Singapore Technologies Engineering is not owned by hedge funds. Our data shows that Temasek Holdings (Private) Limited is the largest shareholder with 51% of shares outstanding. This essentially means that they have extensive influence, if not outright control, over the future of the corporation. In comparison, the second and third largest shareholders hold about 2.0% and 1.9% of the stock.
While studying institutional ownership for a company can add value to your research, it is also a good practice to research analyst recommendations to get a deeper understand of a stock's expected performance. There are a reasonable number of analysts covering the stock, so it might be useful to find out their aggregate view on the future.
Insider Ownership Of Singapore Technologies Engineering
The definition of company insiders can be subjective and does vary between jurisdictions. Our data reflects individual insiders, capturing board members at the very least. Company management run the business, but the CEO will answer to the board, even if he or she is a member of it.
Insider ownership is positive when it signals leadership are thinking like the true owners of the company. However, high insider ownership can also give immense power to a small group within the company. This can be negative in some circumstances.
Our data suggests that insiders own under 1% of Singapore Technologies Engineering Ltd in their own names. As it is a large company, we'd only expect insiders to own a small percentage of it. But it's worth noting that they own S$92m worth of shares. In this sort of situation, it can be more interesting to see if those insiders have been buying or selling.
General Public Ownership
The general public-- including retail investors -- own 36% stake in the company, and hence can't easily be ignored. While this size of ownership may not be enough to sway a policy decision in their favour, they can still make a collective impact on company policies.
Private Equity Ownership
With an ownership of 51%, private equity firms are in a position to play a role in shaping corporate strategy with a focus on value creation. Some investors might be encouraged by this, since private equity are sometimes able to encourage strategies that help the market see the value in the company.
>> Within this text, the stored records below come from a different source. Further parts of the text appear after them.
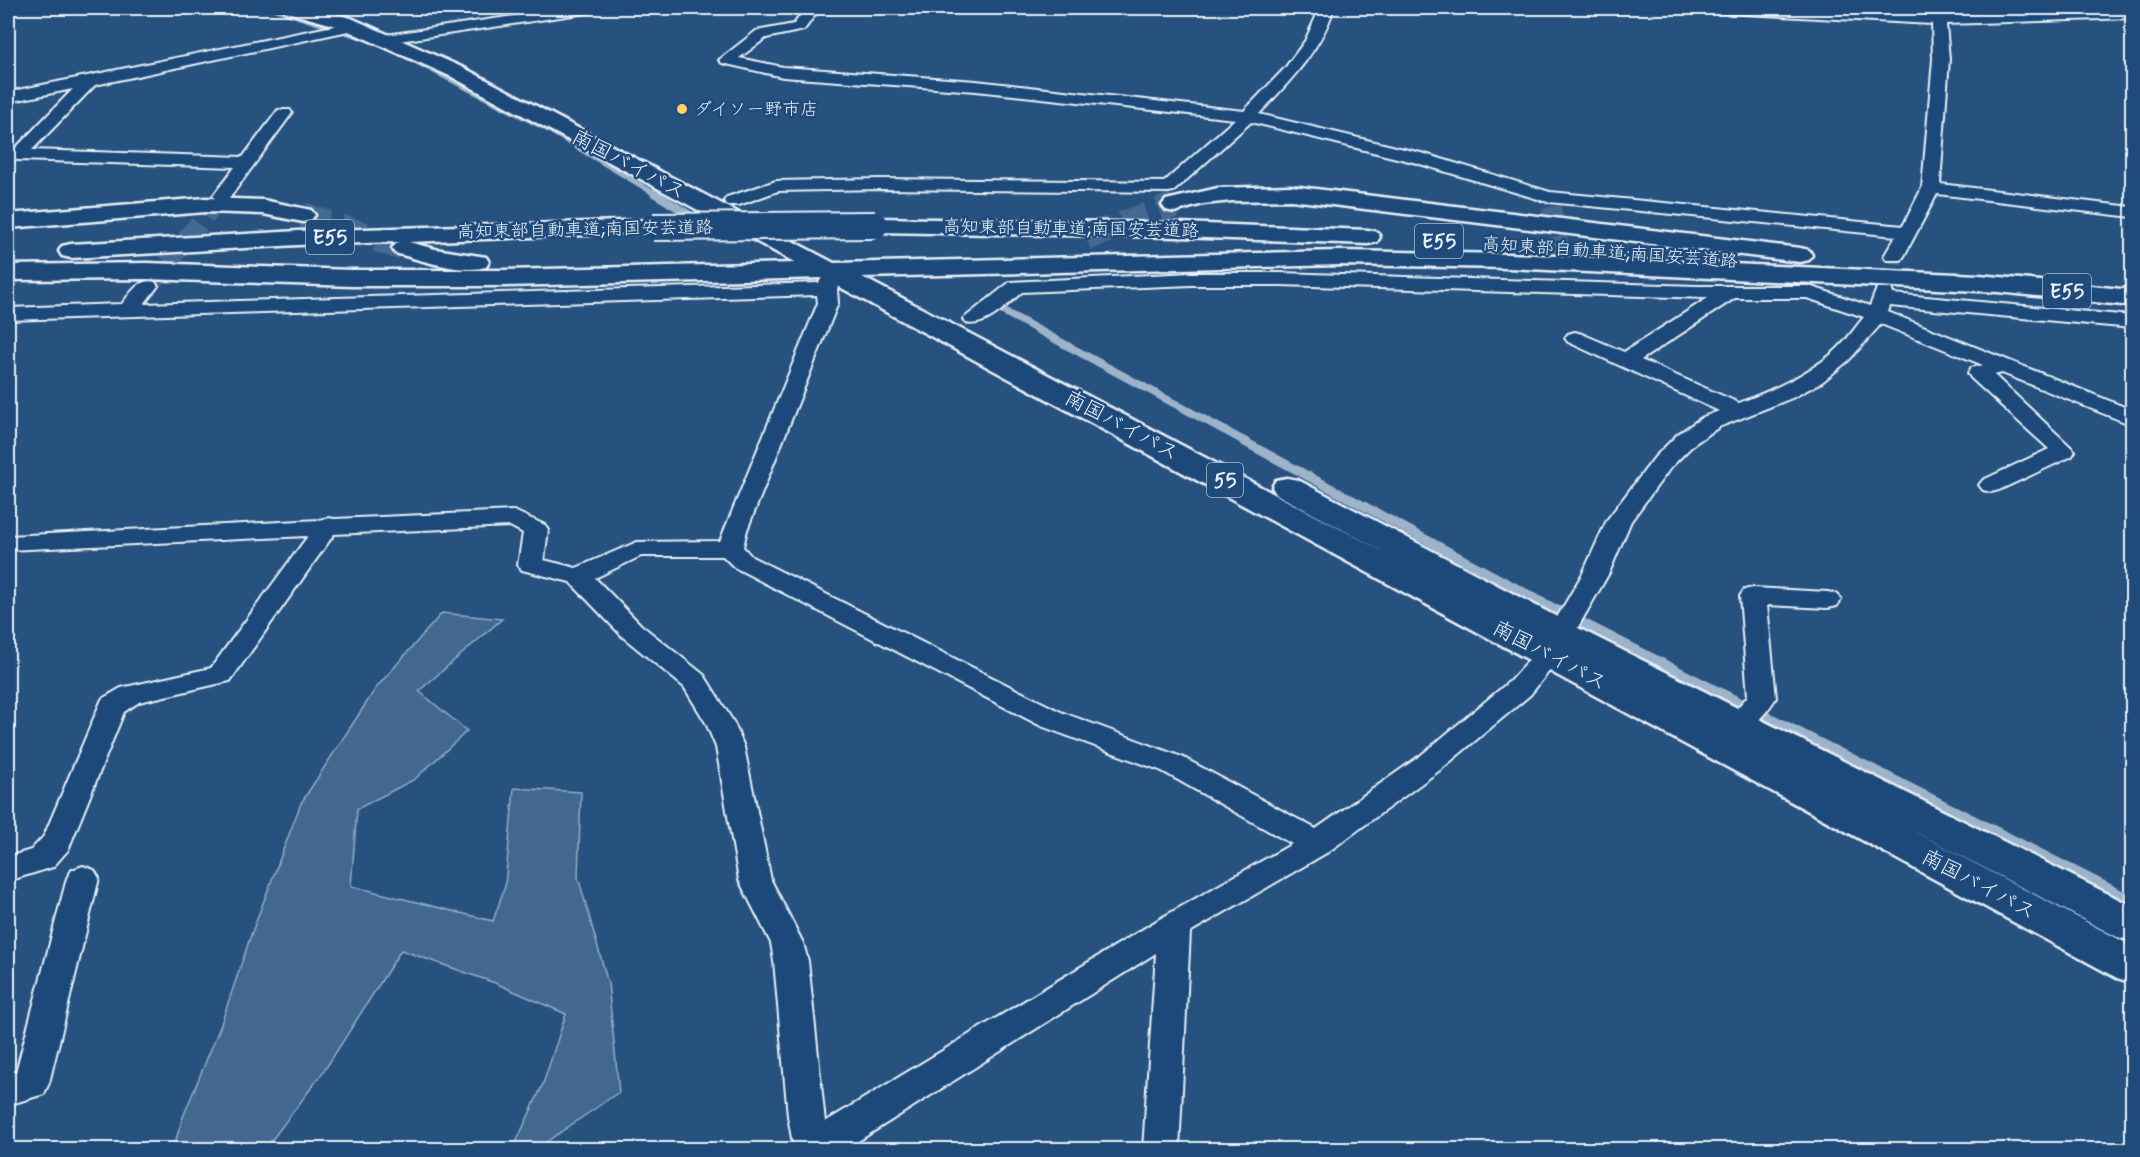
<svg xmlns="http://www.w3.org/2000/svg" width="2140" height="1157" viewBox="0 0 2140 1157" font-family="Mynerve,'Klee One',sans-serif">
  <style>
    .green { fill: #436891; stroke: #96acc4; stroke-width: 1.5 }
    .lines { fill: none; stroke-linecap: round; stroke-linejoin: round }
    .stream-far3 { stroke: #9db3c9; stroke-width: 5 }
    .stream-far2 { stroke: #9db3c9; stroke-width: 8 }
    .stream-far1 { stroke: #9db3c9; stroke-width: 9 }
    .stream { stroke: #9db3c9; stroke-width: 11 }
    .street-tunnel { stroke: #446991; stroke-width: 20; stroke-dasharray: 20 10; stroke-linecap: butt }
    .highway-tunnel { stroke: #446991; stroke-width: 26; stroke-dasharray: 26 13; stroke-linecap: butt }
    .street-casing { stroke: #e8f1f8; stroke-width: 4 }
    .highway-casing { stroke: #e8f1f8; stroke-width: 5 }
    .street { fill: #1f4a7a; fill-rule: evenodd }
    .highway { fill: #1f4a7a; fill-rule: evenodd }
    .highway-bridge-casing { stroke: #e8f1f8; stroke-width: 30; stroke-linecap: butt }
    .highway-bridge { stroke: #1f4a7a; stroke-width: 26 }
    .poi-dot { fill: #ffd166; stroke: #1f4a7a; stroke-width: 2 }
    .labels { text-anchor: middle; stroke-width: 5; stroke-linejoin: round; paint-order: stroke }
    .far-poi-label { font-size: 18px; fill: #e8f1f8; stroke: #1f4a7a; text-anchor: start }
    .far-street-label { font-size: 18px; fill: #e8f1f8; stroke: #1f4a7a }
    .shield { fill: #1f4a7a; stroke: #acbfd2; stroke-width: 1.5 }
    .shield-label { font-size: 20px; font-weight: bold; fill: #e8f1f8 }
    .street-label { font-size: 21px; fill: #e8f1f8; stroke: #1f4a7a }
  </style>
  <rect width="100%" height="100%" fill="#27517f"/>
  <filter id="ink" filterUnits="userSpaceOnUse"><feTurbulence type="fractalNoise" baseFrequency=".0167" numOctaves="2"/><feDisplacementMap in="SourceGraphic" scale="12" xChannelSelector="R" yChannelSelector="G"/><feConvolveMatrix kernelMatrix="1 2 1 2 8 2 1 2 1" color-interpolation-filters="sRGB"/></filter>
  <g filter="url(#ink)">
    <polygon class="green" points="442,613 502,619 419,691 467,731 415,779 357,809 351,886 493,921 505,886 514,788 581,792 578,877 608,983 619,1092 536,1149 513,1149 543,1084 566,1014 495,983 401,950 324,1071 265,1149 173,1149 183,1117 220,1027 252,932 301,803 376,688"/>
    <g class="lines">
      <g class="stream-far3">
        <polyline points="272,8 375,42"/>
        <polyline points="399,53 547,129 657,195"/>
      </g>
      <g class="stream-far2">
        <polyline points="654,193 698,220"/>
        <polyline points="1001,310 1246,442"/>
      </g>
      <polyline class="stream-far1" points="1243,441 1544,603 1848,757"/>
      <polyline class="stream" points="1845,756 2132,901"/>
      <g class="street-tunnel">
        <polyline points="1551,207 1564,273"/>
        <polyline points="148,286 222,196"/>
        <polyline points="1884,292 1894,256"/>
      </g>
      <g class="highway-tunnel">
        <polyline points="303,215 404,248"/>
        <polyline points="1086,238 1174,205"/>
      </g>
      <defs>
        <g id="street">
          <polygon points="568,8 600,8 593,12 386,43 379,39 386,35"/>
          <path d="M806,8h14l-16,22 -38,8 -27,20 44,9 193,14 268,30 41,-43 20,-27 15,-33h14c-13,42 -45,74 -75,106l166,40 125,38 353,34 19,-38 11,-129 -1,-35 -225,-12 -5,-1 -2,-3h81l150,7v-7h14l1,7 186,-5v8l-186,6 3,35 -9,125 192,23v10l-195,-23 -33,62 -3,4h-14l-3,-4 12,-20 -348,-34 -135,-40 -162,-40 -77,69 -6,1 -287,-3 -103,2 -39,14h-12l-3,-4 3,-4 49,-16 105,-2 283,3 71,-63 -259,-28 -193,-14 -61,-14 -3,-3 37,-29 38,-7z"/>
          <polygon points="353,22 358,23 360,26 358,29 95,85 32,150 243,157 278,110 290,110 292,113 228,200 216,200 213,196 235,167 18,160 12,159 9,155 73,89 8,102 8,92"/>
          <path d="M834,265l7,2 3,4 -7,18 1,14 -91,227 -4,17 9,10 309,155 121,45 134,72 104,-73 90,-75 28,-31 45,-77 24,-53 48,-63 23,-23 25,-17 16,-6 -151,-69 -3,-4 3,-4 7,-2 7,2 42,18 84,-54 -428,-13h-88l-170,7c-14,12 -36,36 -56,31l-3,-4 47,-37 182,-9h88l417,13h112l61,20 7,-18h14l2,6 239,22v12l-242,-22 -2,6 244,98v15l-130,-52 -8,2 81,76 -3,5 -73,34 -8,2 -8,-2 -4,-5 4,-5 66,-31 -78,-71 -3,-5 3,-5 12,-3 -102,-41 -32,36 -27,22 -30,16 -73,29 -25,17 -23,23 -40,54 -22,52 -47,82 -32,40 -90,75 -112,82 -138,80 -11,218h-36l13,-197 -312,197h-50l-6,-34 -14,-155 -3,-18 -32,-63 -23,-133 -10,-24 -22,-36 -61,-50 -53,-55 -48,-12 -4,-5 5,-32 -13,-7 -176,8 -104,147 -91,21 -15,10 -56,138 -15,17 -45,14v-24l23,-7 13,-14 58,-137 19,-11 90,-20 97,-132 -300,14v-14l311,-16 9,-2 7,1 179,-8 31,14 3,5 -4,30 32,8 61,-26 83,-1 98,-238 -1,-8 -809,25v-12l114,-4c9,-11 17,-26 33,-22l3,4 -14,18 675,-21 8,-16zM1735,298h72l57,19c-10,12 -19,26 -31,36 -28,23 -61,37 -94,50l-98,-43zM641,556h82l11,11 307,159 121,45 130,73 -129,73 -338,205 -17,-161 -5,-18 -32,-63 -27,-133 -10,-24 -30,-48 -63,-50 -46,-47z"/>
          <path d="M1753,588l75,4 9,2 4,6 -4,6 -9,2 -61,-3 9,93c-11,17 -28,39 -49,33l-4,-7 25,-28 -8,-100 4,-6z"/>
          <polygon points="83,866 94,870 99,878 49,1083 44,1094 8,1105 8,1075 16,1072 67,878 72,870"/>
        </g>
        <g id="highway">
          <polygon points="284,8 312,8 351,18 466,69 834,263 1340,251 1509,254 1979,275 2132,290 2132,306 1998,292 1509,268 1340,265 862,277 1390,555 1276,494 1272,487 1276,480 1287,478 1298,480 1574,626 2132,906 2132,941 2117,937 1902,825 2132,946 2132,983 2117,978 823,278 505,286 353,286 146,279 8,280 8,265 146,263 353,270 505,270 796,263 452,77 337,26 286,12"/>
          <polygon points="1291,186 1800,248 1809,250 1812,255 1809,260 1800,262 1291,200 1232,201 1203,204 1174,212 1166,210 1162,205 1166,200 1218,188"/>
          <polygon points="206,198 263,200 311,210 315,215 311,220 303,222 263,214 206,212 8,228 8,214"/>
          <polygon points="875,218 1179,223 1368,230 1377,232 1380,237 1377,242 1368,244 1179,237 875,232 867,230 863,225 867,220"/>
          <path d="M653,220l8,2 4,5 -4,5 -252,10 26,7 51,8 3,5 -3,5c-26,7 -65,-7 -91,-14l-3,-5 6,-6 -100,3 -227,13 -9,-2 -3,-5 3,-5 9,-2 227,-13z"/>
        </g>
      </defs>
      <use href="#street" class="street-casing"/>
      <use href="#highway" class="highway-casing"/>
      <use href="#street" class="street"/>
      <use href="#highway" class="highway"/>
      <defs>
        <polyline id="highway-bridge" points="653,227 875,225"/>
      </defs>
      <use href="#highway-bridge" class="highway-bridge-casing"/>
      <use href="#highway-bridge" class="highway-bridge"/>
    </g>
  </g>
  <circle class="poi-dot" cx="682" cy="109" r="6"/>
  <g class="labels">
    <g class="far-poi-label">
      <text x="694" y="115">ダイソー野市店</text>
    </g>
    <g class="far-street-label">
      <text transform="translate(1071 228) rotate(1)" y="6">高知東部自動車道;南国安芸道路</text>
      <text transform="translate(585 229) rotate(-1)" y="6">高知東部自動車道;南国安芸道路</text>
      <text transform="translate(1610 252) rotate(4)" y="6">高知東部自動車道;南国安芸道路</text>
    </g>
    <g class="shield">
      <rect x="306" y="220" width="48" height="34" rx="4.5"/>
      <rect x="1415" y="224" width="48" height="34" rx="4.5"/>
      <rect x="2043" y="274" width="48" height="34" rx="4.5"/>
      <rect x="1207" y="463" width="36" height="34" rx="4.5"/>
    </g>
    <g class="shield-label">
      <text x="330" y="244">E55</text>
      <text x="1439" y="248">E55</text>
      <text x="2067" y="298">E55</text>
      <text x="1225" y="487">55</text>
    </g>
    <g class="street-label">
      <text transform="translate(629 164) rotate(28)" y="7">南国バイパス</text>
      <text transform="translate(1122 425) rotate(28)" y="7">南国バイパス</text>
      <text transform="translate(1550 655) rotate(28)" y="7">南国バイパス</text>
      <text transform="translate(1979 884) rotate(28)" y="7">南国バイパス</text>
    </g>
  </g>
  <rect width="2140" height="1157" fill="none" stroke="#1f4a7a" stroke-width="30"/>
  <rect x="15" y="15" width="2110" height="1127" fill="none" stroke="#e8f1f8" stroke-width="2" filter="url(#ink)"/>
</svg>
Alternatively, those holders might be exiting the investment after taking it public.
Next Steps:
While it is well worth considering the different groups that own a company, there are other factors that are even more important. For instance, we've identified 2 warning signs for Singapore Technologies Engineering that you should be aware of.
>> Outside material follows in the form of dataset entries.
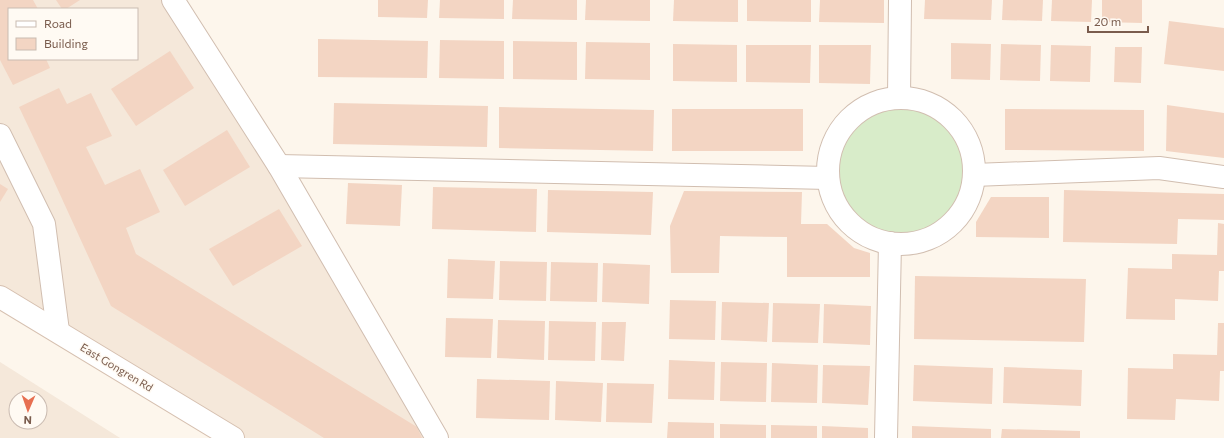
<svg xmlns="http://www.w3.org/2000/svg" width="1224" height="438" font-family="Commissioner,sans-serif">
  <rect width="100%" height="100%" fill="#fdf6ec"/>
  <g fill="#f5e8da" fill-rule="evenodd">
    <path d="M 0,0 L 173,0 L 437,438 L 233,438 L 0,297 ZM 9,9 L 137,9 L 137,59 L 9,59 Z"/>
    <path d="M 0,362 L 120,438 L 0,438 ZM 16,398 L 40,398 L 40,422 L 16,422 Z"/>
  </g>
  <circle fill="#d8ecc9" cx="901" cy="171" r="73"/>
  <g fill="#f3d5c3">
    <path d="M 0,0 L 33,0 L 38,9 L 9,9 L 9,59 L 46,59 L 50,68 L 13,85 L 0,60 Z"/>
    <path d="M 56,0 L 80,0 L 66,9 L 62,9 Z"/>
    <path d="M 378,0 L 428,0 L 427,18 L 378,17 Z"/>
    <path d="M 440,0 L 504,0 L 504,19 L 439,18 Z"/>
    <path d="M 513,0 L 577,0 L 577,20 L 512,19 Z"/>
    <path d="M 586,0 L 650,0 L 650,21 L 585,20 Z"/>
    <path d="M 674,0 L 738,0 L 738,22 L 673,21 Z"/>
    <path d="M 747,0 L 811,0 L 811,22 L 747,21 Z"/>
    <path d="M 820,0 L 884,0 L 884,23 L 819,22 Z"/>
    <path d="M 925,0 L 992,0 L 991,20 L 924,19 Z"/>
    <path d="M 1003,0 L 1043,0 L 1042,21 L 1002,20 Z"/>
    <path d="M 1052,0 L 1092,0 L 1091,22 L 1051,21 Z"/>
    <path d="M 1102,0 L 1142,0 L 1142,23 L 1102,22 Z"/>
    <path d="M 1169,21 L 1224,28 L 1224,71 L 1164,64 Z"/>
    <path d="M 318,39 L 428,41 L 427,78 L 318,77 Z"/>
    <path d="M 440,40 L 504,41 L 504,79 L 439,78 Z"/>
    <path d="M 513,41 L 577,42 L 577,80 L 513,79 Z"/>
    <path d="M 586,42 L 650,43 L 650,80 L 585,79 Z"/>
    <path d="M 951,43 L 991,44 L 990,80 L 951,79 Z"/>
    <path d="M 673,44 L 737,45 L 737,82 L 673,81 Z"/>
    <path d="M 1001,44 L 1041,45 L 1040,81 L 1000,80 Z"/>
    <path d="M 746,45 L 811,45 L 810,83 L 746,82 Z"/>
    <path d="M 819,45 L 871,45 L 870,84 L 819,83 Z"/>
    <path d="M 1051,45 L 1091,46 L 1090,82 L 1050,81 Z"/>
    <path d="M 1115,47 L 1142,47 L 1141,83 L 1114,82 Z"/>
    <path d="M 170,51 L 194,88 L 136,126 L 111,89 Z"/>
    <path d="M 59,88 L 67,104 L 91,93 L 112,136 L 86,147 L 105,185 L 140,169 L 160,212 L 126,228 L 136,254 L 417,427 L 422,438 L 324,438 L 111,306 L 47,166 L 19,107 Z"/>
    <path d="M 334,103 L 488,106 L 487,147 L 333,144 Z"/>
    <path d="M 1167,105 L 1224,113 L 1224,158 L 1166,151 Z"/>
    <path d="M 499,107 L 654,110 L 653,151 L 499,148 Z"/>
    <rect x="672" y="109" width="131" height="42"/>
    <path d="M 1005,109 L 1144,110 L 1144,151 L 1005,150 Z"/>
    <path d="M 227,130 L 250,167 L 185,206 L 163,170 Z"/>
    <path d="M 348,183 L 402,185 L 400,226 L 346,224 Z"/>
    <path d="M 0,184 L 8,189 L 0,202 Z"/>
    <path d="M 433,187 L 537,189 L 536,232 L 432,229 Z"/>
    <path d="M 548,190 L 653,192 L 651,235 L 547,232 Z"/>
    <path d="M 1064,190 L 1224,194 L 1224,220 L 1178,219 L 1177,244 L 1063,242 Z"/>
    <path d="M 684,191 L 802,192 L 801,224 L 827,224 L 854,248 L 870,253 L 870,277 L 787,277 L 787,237 L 720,236 L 719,273 L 671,273 L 670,226 Z"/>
    <path d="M 991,197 L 1049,197 L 1049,238 L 976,237 L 976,222 Z"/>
    <path d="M 279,209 L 302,246 L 233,286 L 209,249 Z"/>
    <path d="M 1218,223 L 1224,224 L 1224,271 L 1219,271 L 1218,301 L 1175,299 L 1175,320 L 1126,319 L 1128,268 L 1172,269 L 1172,254 L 1217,255 Z"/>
    <path d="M 448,259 L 495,261 L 493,299 L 447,298 Z"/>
    <path d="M 500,261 L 547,262 L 546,301 L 499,300 Z"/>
    <path d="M 551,262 L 598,263 L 597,302 L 550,301 Z"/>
    <path d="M 603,263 L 650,265 L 649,304 L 602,302 Z"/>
    <path d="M 915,276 L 1086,279 L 1084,342 L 914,339 Z"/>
    <path d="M 670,300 L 716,301 L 715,340 L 669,339 Z"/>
    <path d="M 722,302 L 769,303 L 767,342 L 721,340 Z"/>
    <path d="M 773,303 L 820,304 L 818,343 L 772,342 Z"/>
    <path d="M 824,304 L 871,306 L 870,345 L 823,343 Z"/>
    <path d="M 446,318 L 493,319 L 491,358 L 445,357 Z"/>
    <path d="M 498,320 L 545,321 L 544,360 L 497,358 Z"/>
    <path d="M 549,321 L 596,322 L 595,361 L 548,360 Z"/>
    <path d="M 602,322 L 626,322 L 624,361 L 601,360 Z"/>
    <path d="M 1218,323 L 1224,323 L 1224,371 L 1220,371 L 1219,401 L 1176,399 L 1175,420 L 1127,419 L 1128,368 L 1173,369 L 1173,354 L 1217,355 Z"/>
    <path d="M 669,360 L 715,362 L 714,400 L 668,399 Z"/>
    <path d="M 721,362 L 767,363 L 766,402 L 720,401 Z"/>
    <path d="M 772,363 L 818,365 L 817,403 L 771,402 Z"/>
    <path d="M 823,365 L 870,366 L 868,405 L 822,403 Z"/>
    <path d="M 914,365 L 993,368 L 992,404 L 913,401 Z"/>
    <path d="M 1004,367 L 1082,370 L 1081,406 L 1003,403 Z"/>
    <path d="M 477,379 L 550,381 L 549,420 L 476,418 Z"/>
    <path d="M 556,381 L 603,383 L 601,422 L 555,420 Z"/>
    <path d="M 607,383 L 654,384 L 652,423 L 606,422 Z"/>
    <path d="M 668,422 L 714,423 L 714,438 L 667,438 Z"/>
    <path d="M 720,424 L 766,425 L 766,438 L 720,438 Z"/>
    <path d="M 771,425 L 817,426 L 817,438 L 771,438 Z"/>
    <path d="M 822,426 L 868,428 L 868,438 L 822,438 Z"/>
    <path d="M 912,426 L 991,429 L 991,438 L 912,438 Z"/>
    <path d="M 1002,429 L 1080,431 L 1080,438 L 1001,438 Z"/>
  </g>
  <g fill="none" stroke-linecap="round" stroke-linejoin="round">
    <g stroke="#d1beb0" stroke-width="24">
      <g id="street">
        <path d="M 173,0 L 279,166 L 437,438"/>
        <path d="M 899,98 L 900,0"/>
        <circle cx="901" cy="171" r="73"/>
        <path d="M 0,135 L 44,224 L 58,331"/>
        <path d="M 279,166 L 828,178"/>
        <path d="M 974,175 L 1159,168 L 1224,177"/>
        <path d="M 886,438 L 890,243"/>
      </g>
    </g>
    <g stroke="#d6c0b0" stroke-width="24">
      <path id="secondary" d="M 0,297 L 233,438"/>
    </g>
    <use href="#street" stroke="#fff" stroke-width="22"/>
    <use href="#secondary" stroke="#fff" stroke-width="22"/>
  </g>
  <g text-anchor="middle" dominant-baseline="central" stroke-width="3" stroke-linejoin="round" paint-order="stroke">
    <g font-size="11" fill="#7a5c4d" stroke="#fffaf3">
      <text transform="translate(117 367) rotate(31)">East Gongren Rd</text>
    </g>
  </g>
  <rect x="8" y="8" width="130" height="52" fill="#fffaf3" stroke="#cabbb1"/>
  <rect x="16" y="21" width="20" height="6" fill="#ffffff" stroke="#cabbb1"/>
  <text x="44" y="28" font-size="12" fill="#7a5c4d">Road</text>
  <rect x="16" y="38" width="20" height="12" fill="#f3d5c3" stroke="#cabbb1"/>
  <text x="44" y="48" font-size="12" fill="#7a5c4d">Building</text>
  <g transform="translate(28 410) rotate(182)"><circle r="19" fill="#fffaf3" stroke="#cabbb1"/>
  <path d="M0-3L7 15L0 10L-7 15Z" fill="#e76f51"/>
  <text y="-6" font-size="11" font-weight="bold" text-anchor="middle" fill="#7a5c4d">N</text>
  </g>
  <path d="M1088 26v6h60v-6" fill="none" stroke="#7a5c4d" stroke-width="2"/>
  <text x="1094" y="26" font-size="12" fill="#7a5c4d" stroke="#fffaf3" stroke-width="3" paint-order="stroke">20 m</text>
</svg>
If you are like me, you may want to think about whether this company will grow or shrink. Luckily, you can check this free report showing analyst forecasts for its future.
NB: Figures in this article are calculated using data from the last twelve months, which refer to the 12-month period ending on the last date of the month the financial statement is dated. This may not be consistent with full year annual report figures.
Valuation is complex, but we're here to simplify it.
Discover if Singapore Technologies Engineering might be undervalued or overvalued with our detailed analysis, featuring fair value estimates, potential risks, dividends, insider trades, and its financial condition.
Access Free AnalysisHave feedback on this article? Concerned about the content? Get in touch with us directly. Alternatively, email editorial-team (at) simplywallst.com.
This article by Simply Wall St is general in nature. We provide commentary based on historical data and analyst forecasts only using an unbiased methodology and our articles are not intended to be financial advice. It does not constitute a recommendation to buy or sell any stock, and does not take account of your objectives, or your financial situation. We aim to bring you long-term focused analysis driven by fundamental data. Note that our analysis may not factor in the latest price-sensitive company announcements or qualitative material. Simply Wall St has no position in any stocks mentioned.